Together, those actions have been behind the sharp rises in mortgage rates we’ve seen in recent weeks. If the Fed’s mood appears yet more “hawkish” (more aggressive in its anti-inflationary measures) than previously, as many expect, then those rates will probably rise further. If it’s more “doveish” (less aggressive), we may see them moderate or even fall a little.

But don’t necessarily expect instant reactions. It often takes days for markets to digest these changes.

There are a couple of other economic reports later this week that could also affect mortgage rates. Thursday sees the publication of initial GDP figures for the last quarter of 2021. And Friday brings an important inflation report. As always, what they say will decide their impact, if any, on those rates.

Wild card

For some time, Russia has been amassing troops on its border with Ukraine. And the chances of a full-scale invasion or significant incursions seem to grow daily. Indeed, the State Department is already pulling out families of US diplomats in the Ukrainian capital of Kyiv.

This geopolitical mess might affect mortgage rates further down the line. But how or how much will depend on its scale and repercussions. So this is another wait-and-see moment.

For a longer overview of where mortgage rates are going, read the weekend edition of this daily rates report.

Recently

Over much of 2020, the overall trend for mortgage rates was clearly downward. And a new, weekly all-time low was set on 16 occasions last year, according to Freddie Mac.

The most recent weekly record low occurred on Jan. 7, 2021, when it stood at 2.65% for 30-year fixed-rate mortgages.

Since then, the picture has been mixed with extended periods of rises and falls. Unfortunately, since last September, the rises have grown more pronounced, though not consistently so.

Freddie’s Jan. 20 report puts that weekly average for 30-year, fixed-rate mortgages at 3.56% (with 0.7 fees and points), up from the previous week’s 3.45%.

Expert mortgage rate forecasts

Looking further ahead, Fannie Mae, Freddie Mac and the Mortgage Bankers Association (MBA) each has a team of economists dedicated to monitoring and forecasting what will happen to the economy, the housing sector and mortgage rates.

And here are their current rate forecasts for the four quarters of 2022 (Q1/22, Q2/22, Q3/22, Q4/22).

The numbers in the table below are for 30-year, fixed-rate mortgages. Fannie’s were published on Jan. 19 and Freddie’s and the MBA’s on Jan. 21.

Forecaster Q1/22 Q2/22 Q3/22 Q4/22
Fannie Mae 3.2% 3.3%  3.3% 3.4%
Freddie Mac 3.5% 3.6%  3.7% 3.7%
MBA 3.3% 3.5%  3.7% 4.0%

Personally, I was surprised that Fannie Mae only slightly increased its rate forecasts in January. It believes that rates for 30-year, fixed-rate mortgages will average 3.2% over the current quarter.

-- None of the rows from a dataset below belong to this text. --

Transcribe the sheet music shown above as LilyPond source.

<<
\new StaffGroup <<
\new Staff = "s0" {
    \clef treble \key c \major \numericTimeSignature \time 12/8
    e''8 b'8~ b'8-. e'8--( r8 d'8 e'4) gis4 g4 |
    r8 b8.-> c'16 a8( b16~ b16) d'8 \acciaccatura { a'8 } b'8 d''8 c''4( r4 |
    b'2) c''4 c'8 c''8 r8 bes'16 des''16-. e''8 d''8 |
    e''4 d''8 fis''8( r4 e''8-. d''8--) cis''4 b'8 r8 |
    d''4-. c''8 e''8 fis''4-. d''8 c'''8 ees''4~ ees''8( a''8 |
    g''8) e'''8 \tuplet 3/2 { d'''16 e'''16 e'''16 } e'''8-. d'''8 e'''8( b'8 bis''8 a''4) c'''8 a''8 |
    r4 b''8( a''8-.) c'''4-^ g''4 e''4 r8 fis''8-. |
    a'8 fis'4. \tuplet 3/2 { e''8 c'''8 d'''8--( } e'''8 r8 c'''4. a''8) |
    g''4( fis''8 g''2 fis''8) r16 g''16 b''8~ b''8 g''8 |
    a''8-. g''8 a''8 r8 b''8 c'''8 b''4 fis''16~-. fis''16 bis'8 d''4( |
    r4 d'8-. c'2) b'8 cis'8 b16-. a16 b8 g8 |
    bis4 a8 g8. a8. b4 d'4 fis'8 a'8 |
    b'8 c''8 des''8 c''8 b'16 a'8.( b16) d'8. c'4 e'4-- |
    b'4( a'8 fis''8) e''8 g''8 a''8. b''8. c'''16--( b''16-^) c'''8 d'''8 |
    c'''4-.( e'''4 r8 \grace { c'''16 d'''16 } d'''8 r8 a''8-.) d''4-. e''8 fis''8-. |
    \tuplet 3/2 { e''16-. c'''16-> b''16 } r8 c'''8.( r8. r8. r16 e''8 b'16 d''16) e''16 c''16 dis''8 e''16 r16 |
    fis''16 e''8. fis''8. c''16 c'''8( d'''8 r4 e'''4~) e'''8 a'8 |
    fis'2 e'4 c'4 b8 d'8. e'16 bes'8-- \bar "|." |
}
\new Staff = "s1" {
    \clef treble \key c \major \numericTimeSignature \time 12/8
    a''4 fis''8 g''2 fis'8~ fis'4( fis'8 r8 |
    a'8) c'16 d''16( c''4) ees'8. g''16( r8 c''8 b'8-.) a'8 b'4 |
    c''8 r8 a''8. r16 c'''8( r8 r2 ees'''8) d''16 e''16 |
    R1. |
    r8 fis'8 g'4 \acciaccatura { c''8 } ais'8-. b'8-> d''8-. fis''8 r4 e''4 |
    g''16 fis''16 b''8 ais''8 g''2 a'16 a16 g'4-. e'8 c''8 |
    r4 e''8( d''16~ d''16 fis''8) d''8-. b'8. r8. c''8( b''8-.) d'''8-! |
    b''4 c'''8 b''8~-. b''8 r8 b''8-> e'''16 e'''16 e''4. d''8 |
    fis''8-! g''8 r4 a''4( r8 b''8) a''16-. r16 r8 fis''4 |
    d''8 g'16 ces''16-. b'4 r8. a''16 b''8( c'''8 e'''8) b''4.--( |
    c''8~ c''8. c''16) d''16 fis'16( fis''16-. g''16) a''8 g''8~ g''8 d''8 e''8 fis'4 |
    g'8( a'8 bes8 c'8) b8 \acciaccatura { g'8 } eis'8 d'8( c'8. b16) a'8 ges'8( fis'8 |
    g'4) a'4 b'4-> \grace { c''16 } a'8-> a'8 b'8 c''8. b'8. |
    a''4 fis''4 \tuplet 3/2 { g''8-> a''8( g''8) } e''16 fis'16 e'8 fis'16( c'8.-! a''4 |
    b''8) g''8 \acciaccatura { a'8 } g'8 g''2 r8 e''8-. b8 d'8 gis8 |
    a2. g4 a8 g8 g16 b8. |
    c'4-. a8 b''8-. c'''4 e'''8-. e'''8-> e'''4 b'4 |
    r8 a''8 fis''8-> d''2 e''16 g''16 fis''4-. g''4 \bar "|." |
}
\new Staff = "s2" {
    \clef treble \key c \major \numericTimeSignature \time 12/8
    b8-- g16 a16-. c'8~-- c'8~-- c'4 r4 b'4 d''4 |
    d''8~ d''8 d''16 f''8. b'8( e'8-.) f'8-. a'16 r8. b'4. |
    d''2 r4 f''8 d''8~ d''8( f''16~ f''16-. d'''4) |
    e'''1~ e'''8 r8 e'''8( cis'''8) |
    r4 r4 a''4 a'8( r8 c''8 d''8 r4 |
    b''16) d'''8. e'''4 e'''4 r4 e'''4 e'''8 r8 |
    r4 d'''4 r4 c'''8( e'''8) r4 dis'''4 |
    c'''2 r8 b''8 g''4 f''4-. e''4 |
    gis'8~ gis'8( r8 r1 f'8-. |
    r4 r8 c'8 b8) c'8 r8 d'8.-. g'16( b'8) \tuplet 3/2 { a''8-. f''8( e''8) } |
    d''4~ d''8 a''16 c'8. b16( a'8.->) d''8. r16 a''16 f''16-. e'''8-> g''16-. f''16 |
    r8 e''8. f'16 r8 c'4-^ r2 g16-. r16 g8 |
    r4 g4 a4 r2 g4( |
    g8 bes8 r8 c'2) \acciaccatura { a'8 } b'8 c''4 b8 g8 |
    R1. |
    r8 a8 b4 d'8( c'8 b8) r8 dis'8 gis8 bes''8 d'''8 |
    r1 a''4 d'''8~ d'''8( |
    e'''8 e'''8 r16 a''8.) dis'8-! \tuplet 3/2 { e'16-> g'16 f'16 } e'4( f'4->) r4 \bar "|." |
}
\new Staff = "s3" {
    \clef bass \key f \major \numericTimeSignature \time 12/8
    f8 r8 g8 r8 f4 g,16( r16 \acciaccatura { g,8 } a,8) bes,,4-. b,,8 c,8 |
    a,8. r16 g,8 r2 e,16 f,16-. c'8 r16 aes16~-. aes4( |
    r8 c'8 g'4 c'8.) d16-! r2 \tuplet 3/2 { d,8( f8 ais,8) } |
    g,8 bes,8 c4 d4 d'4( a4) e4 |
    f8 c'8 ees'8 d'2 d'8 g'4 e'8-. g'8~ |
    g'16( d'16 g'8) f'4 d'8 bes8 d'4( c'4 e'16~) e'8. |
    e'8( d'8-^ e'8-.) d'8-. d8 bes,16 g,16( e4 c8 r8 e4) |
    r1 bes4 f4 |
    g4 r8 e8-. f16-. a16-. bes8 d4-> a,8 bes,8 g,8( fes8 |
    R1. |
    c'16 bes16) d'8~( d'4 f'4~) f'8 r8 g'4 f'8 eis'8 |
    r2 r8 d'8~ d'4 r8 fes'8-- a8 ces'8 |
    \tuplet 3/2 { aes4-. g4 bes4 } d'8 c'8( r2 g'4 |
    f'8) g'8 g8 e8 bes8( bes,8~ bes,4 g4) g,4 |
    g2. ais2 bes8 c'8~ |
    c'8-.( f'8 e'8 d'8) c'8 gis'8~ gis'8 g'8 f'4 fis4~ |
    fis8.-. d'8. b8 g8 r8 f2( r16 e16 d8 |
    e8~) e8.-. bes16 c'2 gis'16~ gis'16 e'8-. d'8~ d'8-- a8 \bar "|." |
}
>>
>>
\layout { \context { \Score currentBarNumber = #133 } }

But, on the day its figures were published, we reported those for conventional loans were already up to 3.87%.

Do Fannie’s economists expect those rates to plummet later this month or in February or March and remain lower in the following quarters? If so, they know something that I don’t. And that their peers in Freddie and the MBA’s teams don’t, either, though I’m less optimistic than any of them.

Of course, given so many unknowables, the whole current crop of forecasts may be even more speculative than usual.

Find your lowest rate today

You should comparison shop widely, no matter what sort of mortgage you want. As federal regulator the Consumer Financial Protection Bureau says:

“Shopping around for your mortgage has the potential to lead to real savings. It may not sound like much, but saving even a quarter of a point in interest on your mortgage saves you thousands of dollars over the life of your loan.”

Verify your new rate (Jan 25th, 2022)

Mortgage rate methodology

The Mortgage Reports receives rates based on selected criteria from multiple lending partners each day. We arrive at an average rate and APR for each loan type to display in our chart. Because we average an array of rates, it gives you a better idea of what you might find in the marketplace. Furthermore, we average rates for the same loan types. For example, FHA fixed with FHA fixed. The end result is a good snapshot of daily rates and how they change over time.